The Barren County Progress, published in Glasgow, is a regional paper serving several counties. The Progress’s appearance, although larger at two sections is in every way, very much like the Marion Press. This paper arrived in cousin Paula’s mailbox on Thursday and I could not put it down.

            The front page carried the latest in upcoming election battles. It is spring primary time in Kentucky. (We note that the only position sought by women is that of county clerk.) There was also a piece on the struggles of a small local dairy farmer. The paper has also been doing a series on old unsolved crimes. This edition told the story of a woman who has been missing for 22 years; taken from her home one night, likely murdered, and not to be found. Her family still seeks answers. 

The Progress has all the usual stuff. The sports section covers local school events and Kentucky highlights. Upcoming events take care of church listings and the news from various schools. There is copious advertising for cars, real estate and all the usual services and businesses. On page seven I found the Cave City Personals and Dirt Road Diaries, each as different as night and day and both absolutely delightful.

This springtime view of the lovely rolling hills of western Kentucky greeted us each day.

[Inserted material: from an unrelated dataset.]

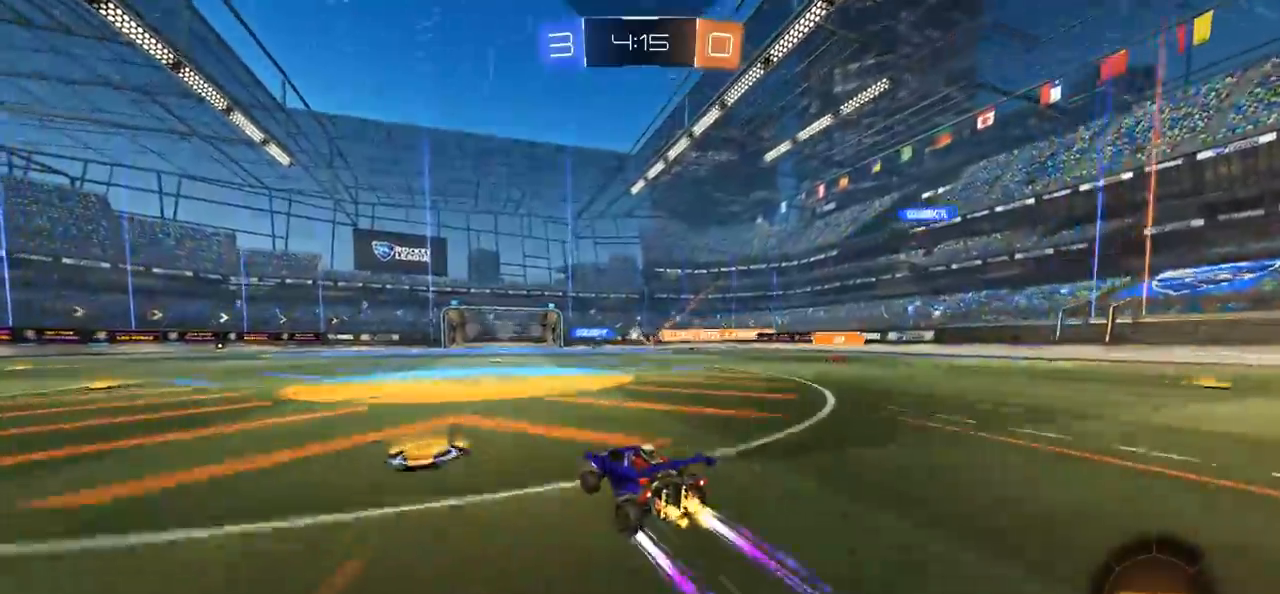
{"buttons": ["R2"], "left_stick": "center", "right_stick": "center", "events": [[33, "left_stick", "center"], [267, "left_stick", "right"], [417, "left_stick", "center"]]}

This springtime view of the lovely rolling hills of western Kentucky greeted us each day.

 Cave City Personals falls into what we would call ‘the locals’ category. It is written by a correspondent named Angel, who devotes her entire space to the comings and goings of one elderly woman. Bertha Hogan cuts a lot of material to make rugs, listens to religious radio, preaching on television and apparently does not go anywhere until her various chores are taken care of, from cellar to attic. Believe me, they are listed. I found Bertha and her limited travels fascinating however I am told this gets old week after week. This kind of thing has long disappeared from the pages of the Marion Press. It is probably a good thing.  

And then there was the Dirt Road Diaries. This is written by local columnist Clinton Powell. His column had to do with his great love of dogs and in particular an incident from his childhood, involving family, neighbors and puppies. His tale was accompanied by a couple of old photos. Mr. Powell tells a good story. His Dirt Road could be my Postcard from the Pines.
My point here is this. For all of the differences between us in this wide and wonderful country of ours, we are basically the same. We may look different and sound different (we were asked where we were from everywhere we went), but we are all truly the same. Those Barren county dairy farmers have the same fears as Missaukee county dairy farmers. The unsolved murder of the Kentucky woman could be the story of a well known and unsolved murder here. Both families still wonder why and grieve.
We all worry about what the future holds. We all deeply care about our families, jobs, homes and the place in which we live. We want security and a bright future. It is indeed universal.